* [Required action]: List every company named in the text below about Motorola's letter to Microsoft on the licensing offer.

Considering that €2,100 ($2,770) per year is not even chump change relative to the $12.5 billion price Google paid for Motorola Mobility, it would certainly come as a huge surprise if Google suddenly accepted this number instead of trying to argue in court, until all appeals are exhausted, that it's entitled to more (I don't think it is entitled to more, but it would be out of character for Google to content itself with a payment that doesn't even offset a tiny fraction of its litigation expenses and is next to nothing compared to the 2.25% royalty demand it has defended for such a long time). And the fact of the matter is that Google doesn't really want to strike a deal on such terms. It didn't countersign Microsoft's offer almost four months later because it suddenly arrived at a more realistic assessment of the market value of the patents in question. The real reason is gamesmanship. Its signature doesn't mean much because there are strings attached. Here's the accompanying letter:

Letter (15JAN2013) From Google Counsel to Microsoft Counsel Re. Orange Book Offer by

The letter refers not only to the proposed agreement of August 15, 2012 but also to a letter (not filed with the U.S. court) dated December 23, 2011. This is what Motorola's January 2013 letter says about the relevance of Microsoft's December 2011 letter to the August 2012 licensing proposal:

"We note that your clients, in the context of the aforementioned offer, acknowledged and accepted their obligation to pay damages on the merits ('Schadenersatz dem Grunde nach anerkannt'). This follows inter alia from your letter of 23 December 2011, where the following is stated:

'As required by the recent case law of the District Court in Mannheim (esp. decision of 9 December 2011, docket no. 70122/11) Microsoft Corp. expressly acknowledges ('erkennt dem Grunde nach an') the duty to cover past damages for any past use of the Licensed Patents. The damages are to be determined in accordance with the respective principles set forth under German law.'"

German district court rulings are usually not published. The decision referenced above was made in a Motorola Mobility v. Apple case, and I published that one.

* [Provided records]:
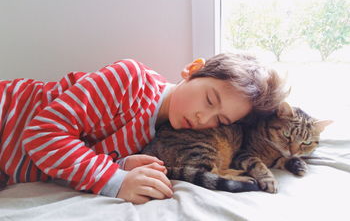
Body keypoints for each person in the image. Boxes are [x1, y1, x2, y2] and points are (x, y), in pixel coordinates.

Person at [0, 52, 288, 204]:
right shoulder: (131, 79)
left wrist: (122, 164)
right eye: (210, 99)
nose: (203, 119)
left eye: (220, 121)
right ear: (192, 69)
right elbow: (42, 134)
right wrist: (114, 180)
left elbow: (81, 151)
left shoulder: (162, 135)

* [Exercise solution]: Google, Motorola Mobility (also called Motorola), Microsoft (Microsoft Corp.), and Apple.